I’m watching the leaves fall today. Is it the act of letting go or being released? Each burst of wind brings an ephemeral dance, with the leaves, trees, air and other unseen elements at play.
I’ve been cleaning out lately. Deciding what is essential. Understanding why I hold onto things. Objects tied to happy memories, significant events or validations of who I am.
It’s time to start again, to let go of the past in all of its beauty and tragedy. Knowing we don’t “let go” of the past as it morphs each of us into the person we are today and the person we will evermore continue to become or reveal. But we can try to let go of the ghosts that steal our today by trapping us in yesterday.
I found the papers from graduate school that made me feel intelligent. It was a good reminder of all that I am capable of learning and thinking and doing and being. It’s also a trap. It’s a reminder of people pleasing and competition and validation. I put some of them into the fire pit and then felt a sense of loss as my daughter asked, “Isn’t it sad to lose all of those memories?” But those are papers. The memories are with me and even if I forget them one day, those experiences changed me in ways that will change her and everything I do for the rest of my time here. So I can let them go now.

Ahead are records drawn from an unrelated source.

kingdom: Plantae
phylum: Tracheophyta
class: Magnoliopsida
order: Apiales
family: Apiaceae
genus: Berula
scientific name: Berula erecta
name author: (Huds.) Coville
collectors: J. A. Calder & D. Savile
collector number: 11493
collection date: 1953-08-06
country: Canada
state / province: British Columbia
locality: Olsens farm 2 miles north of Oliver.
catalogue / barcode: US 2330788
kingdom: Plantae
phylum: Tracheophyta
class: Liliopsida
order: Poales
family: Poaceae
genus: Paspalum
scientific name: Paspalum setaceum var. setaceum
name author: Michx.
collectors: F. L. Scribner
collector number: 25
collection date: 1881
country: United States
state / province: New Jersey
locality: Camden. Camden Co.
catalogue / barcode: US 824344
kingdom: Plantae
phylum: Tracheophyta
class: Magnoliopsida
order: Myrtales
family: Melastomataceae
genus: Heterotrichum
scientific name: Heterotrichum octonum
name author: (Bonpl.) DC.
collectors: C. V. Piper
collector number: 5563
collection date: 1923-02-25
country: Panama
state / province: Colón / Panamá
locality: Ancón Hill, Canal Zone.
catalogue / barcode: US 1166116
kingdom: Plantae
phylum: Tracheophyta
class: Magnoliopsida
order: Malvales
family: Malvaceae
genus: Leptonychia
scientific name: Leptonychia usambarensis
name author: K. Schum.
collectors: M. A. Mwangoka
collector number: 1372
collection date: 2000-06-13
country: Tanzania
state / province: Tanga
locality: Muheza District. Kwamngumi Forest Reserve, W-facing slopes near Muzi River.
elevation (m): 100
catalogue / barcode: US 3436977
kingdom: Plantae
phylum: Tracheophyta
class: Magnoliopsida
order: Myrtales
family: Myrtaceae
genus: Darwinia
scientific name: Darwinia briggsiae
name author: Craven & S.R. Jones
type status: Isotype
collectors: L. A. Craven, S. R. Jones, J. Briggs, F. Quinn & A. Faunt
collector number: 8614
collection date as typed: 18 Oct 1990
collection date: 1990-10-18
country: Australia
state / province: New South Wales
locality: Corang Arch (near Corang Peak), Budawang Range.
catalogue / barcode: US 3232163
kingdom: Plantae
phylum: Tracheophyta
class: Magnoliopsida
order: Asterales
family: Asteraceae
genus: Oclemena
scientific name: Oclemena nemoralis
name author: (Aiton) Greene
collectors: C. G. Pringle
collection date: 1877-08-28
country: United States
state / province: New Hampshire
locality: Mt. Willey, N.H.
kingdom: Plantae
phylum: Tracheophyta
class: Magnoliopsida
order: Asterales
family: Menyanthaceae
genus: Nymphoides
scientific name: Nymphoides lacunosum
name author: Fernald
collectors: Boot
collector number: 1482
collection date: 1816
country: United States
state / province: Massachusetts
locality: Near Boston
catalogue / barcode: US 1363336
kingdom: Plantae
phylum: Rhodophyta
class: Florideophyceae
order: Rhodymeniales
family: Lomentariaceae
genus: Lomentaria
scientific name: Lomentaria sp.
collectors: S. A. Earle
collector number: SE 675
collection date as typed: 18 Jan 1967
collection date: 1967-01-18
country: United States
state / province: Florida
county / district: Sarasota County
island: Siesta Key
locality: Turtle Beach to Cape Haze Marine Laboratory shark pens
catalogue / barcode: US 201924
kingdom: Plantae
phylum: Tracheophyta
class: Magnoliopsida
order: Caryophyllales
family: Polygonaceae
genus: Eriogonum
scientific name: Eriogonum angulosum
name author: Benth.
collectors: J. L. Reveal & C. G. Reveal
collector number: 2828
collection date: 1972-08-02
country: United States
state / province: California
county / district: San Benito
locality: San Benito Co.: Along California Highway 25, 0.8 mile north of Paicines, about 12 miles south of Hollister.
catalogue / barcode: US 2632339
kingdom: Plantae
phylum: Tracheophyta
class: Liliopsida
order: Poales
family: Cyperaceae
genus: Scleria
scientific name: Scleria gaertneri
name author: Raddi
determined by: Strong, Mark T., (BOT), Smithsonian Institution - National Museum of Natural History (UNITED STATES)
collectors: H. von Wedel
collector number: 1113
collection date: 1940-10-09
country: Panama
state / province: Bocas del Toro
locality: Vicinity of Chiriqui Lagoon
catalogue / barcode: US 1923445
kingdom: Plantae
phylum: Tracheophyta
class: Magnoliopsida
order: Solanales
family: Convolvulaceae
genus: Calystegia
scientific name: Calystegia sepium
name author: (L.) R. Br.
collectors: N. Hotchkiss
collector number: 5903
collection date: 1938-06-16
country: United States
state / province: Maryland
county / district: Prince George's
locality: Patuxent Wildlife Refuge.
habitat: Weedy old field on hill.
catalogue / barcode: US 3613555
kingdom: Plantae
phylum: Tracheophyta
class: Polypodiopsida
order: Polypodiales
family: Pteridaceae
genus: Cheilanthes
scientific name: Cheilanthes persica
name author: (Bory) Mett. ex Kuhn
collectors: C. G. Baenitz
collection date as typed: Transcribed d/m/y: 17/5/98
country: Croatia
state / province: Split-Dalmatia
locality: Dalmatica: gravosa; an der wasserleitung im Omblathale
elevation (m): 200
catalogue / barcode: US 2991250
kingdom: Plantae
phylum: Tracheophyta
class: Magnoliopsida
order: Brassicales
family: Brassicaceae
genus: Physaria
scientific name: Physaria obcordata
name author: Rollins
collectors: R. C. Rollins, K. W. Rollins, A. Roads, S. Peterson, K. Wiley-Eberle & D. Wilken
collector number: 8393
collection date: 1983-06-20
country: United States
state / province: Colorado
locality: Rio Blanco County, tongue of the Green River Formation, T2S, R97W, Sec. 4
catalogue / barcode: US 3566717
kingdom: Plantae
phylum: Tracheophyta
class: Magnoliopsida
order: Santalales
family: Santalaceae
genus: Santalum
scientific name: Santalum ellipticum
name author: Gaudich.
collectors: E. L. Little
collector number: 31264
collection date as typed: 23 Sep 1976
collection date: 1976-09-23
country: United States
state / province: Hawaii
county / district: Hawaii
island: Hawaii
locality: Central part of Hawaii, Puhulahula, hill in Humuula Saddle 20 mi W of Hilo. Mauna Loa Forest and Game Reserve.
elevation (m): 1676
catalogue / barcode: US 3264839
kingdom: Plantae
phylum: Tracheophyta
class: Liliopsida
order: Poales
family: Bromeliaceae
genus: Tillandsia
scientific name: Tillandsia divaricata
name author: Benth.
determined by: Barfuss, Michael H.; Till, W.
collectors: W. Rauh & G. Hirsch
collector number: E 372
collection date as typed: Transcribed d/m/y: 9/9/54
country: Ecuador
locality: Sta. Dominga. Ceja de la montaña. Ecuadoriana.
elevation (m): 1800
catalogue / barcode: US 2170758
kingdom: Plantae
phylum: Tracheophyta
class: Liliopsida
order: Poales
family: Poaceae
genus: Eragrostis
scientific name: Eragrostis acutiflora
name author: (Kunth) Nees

As I burned the rest of the stack of papers, I felt joy as I watched the edges brown and curl around the red marks written in the margins. Criticisms, comments and corrections all meant to be helpful. I don’t need them anymore. I’m no longer living for approval or validation.
“We must be willing to let go of the life we planned so as to have the life that is waiting for us.”
I say this quote at least once a day. Some days it’s easier than others, but it is always true.
Btw…I did keep some papers because they are good reads!